Large language models may struggle to detect culturally embedded filicide-suicide risks.

Overview

This study examines the capacity of six large language models (LLMs)-GPT-4o, GPT-o1, DeepSeek-R1, Claude 3.5 Sonnet, Sonar Large (LLaMA-3.1), and Gemma-2-2b-to detect risks of domestic violence, suicide, and filicide-suicide in the Taiwanese flash fiction "Barbecue". The story, narrated by a six-year-old girl, depicts family tension and subtle cues of potential filicide-suicide through charcoal-burning, a culturally recognized method in Taiwan.

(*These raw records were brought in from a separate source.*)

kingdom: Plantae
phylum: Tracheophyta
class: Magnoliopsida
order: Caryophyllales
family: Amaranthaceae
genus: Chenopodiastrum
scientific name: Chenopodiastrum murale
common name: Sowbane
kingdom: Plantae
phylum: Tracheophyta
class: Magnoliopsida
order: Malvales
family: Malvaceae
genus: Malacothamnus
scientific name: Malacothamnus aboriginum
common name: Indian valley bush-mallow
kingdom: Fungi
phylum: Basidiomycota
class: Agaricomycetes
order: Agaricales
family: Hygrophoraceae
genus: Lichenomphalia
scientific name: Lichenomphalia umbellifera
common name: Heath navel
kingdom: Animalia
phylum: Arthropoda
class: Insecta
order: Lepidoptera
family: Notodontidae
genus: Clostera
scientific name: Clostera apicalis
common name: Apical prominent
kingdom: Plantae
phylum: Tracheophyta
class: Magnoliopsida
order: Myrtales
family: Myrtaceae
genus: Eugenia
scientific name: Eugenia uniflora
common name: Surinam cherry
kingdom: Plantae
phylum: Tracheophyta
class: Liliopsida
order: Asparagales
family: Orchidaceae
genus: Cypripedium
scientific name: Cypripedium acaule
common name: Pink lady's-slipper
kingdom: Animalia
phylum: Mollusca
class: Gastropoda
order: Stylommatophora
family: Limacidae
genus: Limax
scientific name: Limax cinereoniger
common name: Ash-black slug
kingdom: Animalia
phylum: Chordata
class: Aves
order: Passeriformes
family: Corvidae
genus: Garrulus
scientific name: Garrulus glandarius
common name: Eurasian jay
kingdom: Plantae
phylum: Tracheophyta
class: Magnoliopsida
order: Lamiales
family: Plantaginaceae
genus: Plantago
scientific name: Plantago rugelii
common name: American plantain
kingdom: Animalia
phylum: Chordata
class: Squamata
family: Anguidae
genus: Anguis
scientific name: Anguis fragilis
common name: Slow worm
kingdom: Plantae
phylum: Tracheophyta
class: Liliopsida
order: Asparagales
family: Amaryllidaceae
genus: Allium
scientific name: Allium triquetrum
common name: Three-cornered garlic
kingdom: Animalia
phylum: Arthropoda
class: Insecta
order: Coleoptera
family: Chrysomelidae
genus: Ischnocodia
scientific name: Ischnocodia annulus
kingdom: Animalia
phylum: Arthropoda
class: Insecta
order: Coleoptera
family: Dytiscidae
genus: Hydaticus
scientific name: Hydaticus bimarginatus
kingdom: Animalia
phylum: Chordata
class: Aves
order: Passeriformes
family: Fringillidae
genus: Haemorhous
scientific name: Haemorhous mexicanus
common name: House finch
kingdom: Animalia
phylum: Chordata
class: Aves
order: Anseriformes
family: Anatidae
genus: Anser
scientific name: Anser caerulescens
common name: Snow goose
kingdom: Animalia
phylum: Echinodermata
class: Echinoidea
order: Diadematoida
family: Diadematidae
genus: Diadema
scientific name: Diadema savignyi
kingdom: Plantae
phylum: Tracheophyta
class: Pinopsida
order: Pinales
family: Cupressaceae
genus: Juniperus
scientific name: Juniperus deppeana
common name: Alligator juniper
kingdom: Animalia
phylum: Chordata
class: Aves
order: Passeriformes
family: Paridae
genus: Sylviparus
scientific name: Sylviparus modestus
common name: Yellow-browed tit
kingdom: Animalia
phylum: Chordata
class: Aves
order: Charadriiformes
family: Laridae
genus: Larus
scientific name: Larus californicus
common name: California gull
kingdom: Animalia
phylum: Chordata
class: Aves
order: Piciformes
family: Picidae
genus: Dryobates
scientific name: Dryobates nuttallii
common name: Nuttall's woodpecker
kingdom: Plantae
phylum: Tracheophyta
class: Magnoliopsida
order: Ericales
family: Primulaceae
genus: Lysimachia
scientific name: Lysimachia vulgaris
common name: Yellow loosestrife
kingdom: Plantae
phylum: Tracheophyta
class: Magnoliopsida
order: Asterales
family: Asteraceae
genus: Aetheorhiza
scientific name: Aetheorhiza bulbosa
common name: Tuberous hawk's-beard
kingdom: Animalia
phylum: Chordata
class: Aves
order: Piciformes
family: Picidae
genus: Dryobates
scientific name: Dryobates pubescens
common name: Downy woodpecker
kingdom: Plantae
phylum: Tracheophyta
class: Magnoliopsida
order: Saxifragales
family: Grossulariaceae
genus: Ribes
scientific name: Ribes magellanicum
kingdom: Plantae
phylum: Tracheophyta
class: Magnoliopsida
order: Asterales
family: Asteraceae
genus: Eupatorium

Each model was tasked with interpreting the story's risks, with roles simulating different mental health expertise levels. Results showed that all models detected domestic violence; however, only GPT-o1, Claude 3.5 Sonnet and Sonar Large identified the risk of suicide based on cultural cues. GPT-4o, DeepSeek-R1 and Gemma-2-2b missed the suicide risk, interpreting the mother's isolation as merely a psychological response. Notably, none of the models comprehended the cultural context behind the mother sparing her daughter, reflecting a gap in LLMs' understanding of non-Western sociocultural nuances. These findings highlight the limitations of LLMs in addressing culturally embedded risks, essential for effective mental health assessments.